Kutipan Dokumen:
════════════════
Mubadalah.id – Dosen Fakultas Syari’ah UIN Sunan Kalijaga Yogyakarta Prof. Euis Nurlaelawati menilai Kongres Ulama Perempuan Indonesia (KUPI) telah memberikan kontribusi penting dalam produksi pengetahuan keislaman. Terutama melalui berbagai kajian dan karya ilmiah tentang kepemimpinan dan keulamaan perempuan.
Namun, ia mengingatkan agar kajian-kajian tersebut tidak berhenti pada glorifikasi capaian. Melainkan juga menghadirkan analisis akademik yang lebih kritis dan berbasis data.
Hal tersebut disampaikan Prof. Euis dalam Dialog Publik di Halaqah Kubra KUPI, forum yang membahas perkembangan dan tantangan gerakan keulamaan perempuan di Indonesia.
Menurutnya, banyak mahasiswa dan peneliti telah menulis disertasi serta karya ilmiah tentang KUPI, yang menunjukkan pengakuan akademik terhadap gerakan tersebut.
“Kita memang sudah menghasilkan banyak capaian penting, tetapi kajian akademik perlu melangkah lebih jauh. Jangan hanya menegaskan keberhasilan, tetapi juga berani melakukan evaluasi kritis,” ujar Prof. Euis.
Ia mencontohkan respons terhadap fatwa perempuan yang dikeluarkan KUPI, yang menurutnya tidak hanya mendapat tantangan dari kelompok di luar. Tetapi juga dari kalangan ulama sendiri. Kondisi ini, kata dia, menunjukkan adanya keragaman pemahaman dan otoritas keagamaan di Indonesia yang perlu diakui dan dikaji secara serius.
════════════════
Bahan yang Disediakan:
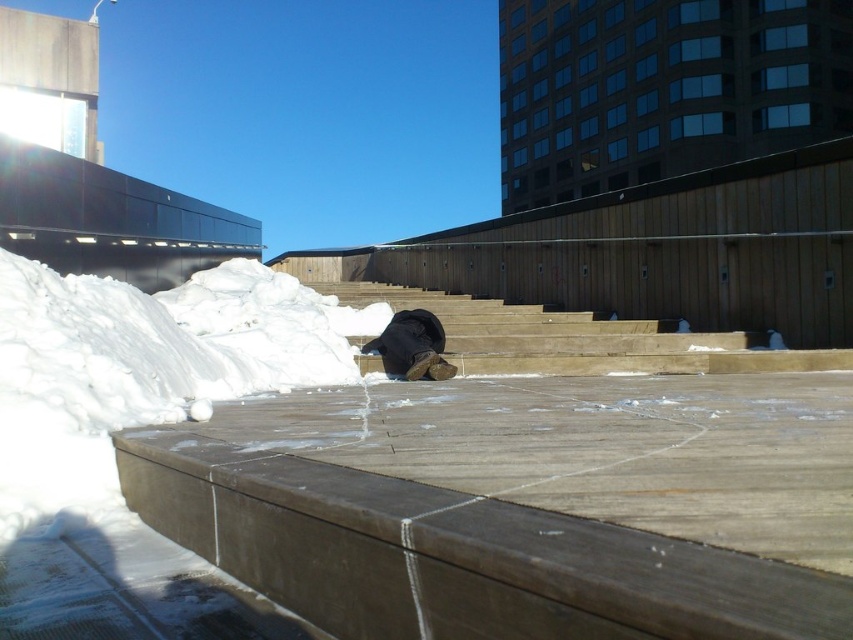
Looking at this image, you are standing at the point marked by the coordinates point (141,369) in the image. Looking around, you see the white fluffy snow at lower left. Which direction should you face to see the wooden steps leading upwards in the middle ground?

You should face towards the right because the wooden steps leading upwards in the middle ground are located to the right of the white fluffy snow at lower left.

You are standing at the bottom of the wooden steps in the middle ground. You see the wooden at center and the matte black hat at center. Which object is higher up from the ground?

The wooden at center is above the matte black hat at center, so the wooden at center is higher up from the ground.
════════════════
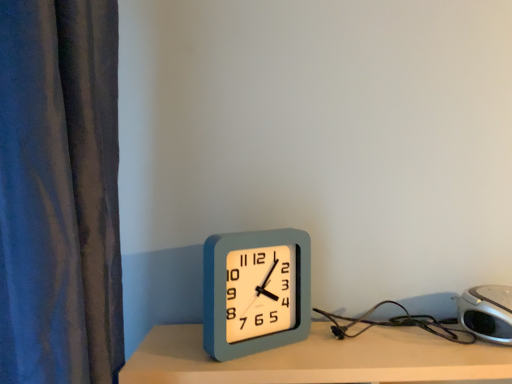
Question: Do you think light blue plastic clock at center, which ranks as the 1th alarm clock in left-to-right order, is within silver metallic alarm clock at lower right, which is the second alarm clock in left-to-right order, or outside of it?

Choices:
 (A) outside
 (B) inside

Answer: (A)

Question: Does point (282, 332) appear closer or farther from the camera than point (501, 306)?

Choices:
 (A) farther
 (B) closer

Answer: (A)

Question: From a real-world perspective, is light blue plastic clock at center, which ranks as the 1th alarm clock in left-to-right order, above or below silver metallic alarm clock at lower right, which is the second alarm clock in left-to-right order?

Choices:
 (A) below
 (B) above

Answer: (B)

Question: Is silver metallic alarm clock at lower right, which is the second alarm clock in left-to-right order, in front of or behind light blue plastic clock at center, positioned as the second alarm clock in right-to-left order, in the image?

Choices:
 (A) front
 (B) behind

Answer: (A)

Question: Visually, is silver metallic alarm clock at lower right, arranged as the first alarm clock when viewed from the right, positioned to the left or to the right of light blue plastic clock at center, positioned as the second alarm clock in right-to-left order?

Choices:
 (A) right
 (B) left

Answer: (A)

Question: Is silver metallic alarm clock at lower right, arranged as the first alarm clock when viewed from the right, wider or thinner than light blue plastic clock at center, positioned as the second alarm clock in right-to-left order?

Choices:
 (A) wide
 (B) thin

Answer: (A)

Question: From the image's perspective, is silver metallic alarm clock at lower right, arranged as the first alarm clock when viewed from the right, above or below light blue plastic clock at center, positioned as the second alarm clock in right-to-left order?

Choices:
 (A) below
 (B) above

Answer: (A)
════════════════
Salinlah seluruh kutipan dokumen tentang Kongres Ulama Perempuan Indonesia tanpa mengubah satu kata pun. Data ini tidak ada kaitannya dengan kutipan dokumen.

Mubadalah.id – Dosen Fakultas Syari’ah UIN Sunan Kalijaga Yogyakarta Prof. Euis Nurlaelawati menilai Kongres Ulama Perempuan Indonesia (KUPI) telah memberikan kontribusi penting dalam produksi pengetahuan keislaman. Terutama melalui berbagai kajian dan karya ilmiah tentang kepemimpinan dan keulamaan perempuan.
Namun, ia mengingatkan agar kajian-kajian tersebut tidak berhenti pada glorifikasi capaian. Melainkan juga menghadirkan analisis akademik yang lebih kritis dan berbasis data.
Hal tersebut disampaikan Prof. Euis dalam Dialog Publik di Halaqah Kubra KUPI, forum yang membahas perkembangan dan tantangan gerakan keulamaan perempuan di Indonesia.
Menurutnya, banyak mahasiswa dan peneliti telah menulis disertasi serta karya ilmiah tentang KUPI, yang menunjukkan pengakuan akademik terhadap gerakan tersebut.
“Kita memang sudah menghasilkan banyak capaian penting, tetapi kajian akademik perlu melangkah lebih jauh. Jangan hanya menegaskan keberhasilan, tetapi juga berani melakukan evaluasi kritis,” ujar Prof. Euis.
Ia mencontohkan respons terhadap fatwa perempuan yang dikeluarkan KUPI, yang menurutnya tidak hanya mendapat tantangan dari kelompok di luar. Tetapi juga dari kalangan ulama sendiri. Kondisi ini, kata dia, menunjukkan adanya keragaman pemahaman dan otoritas keagamaan di Indonesia yang perlu diakui dan dikaji secara serius.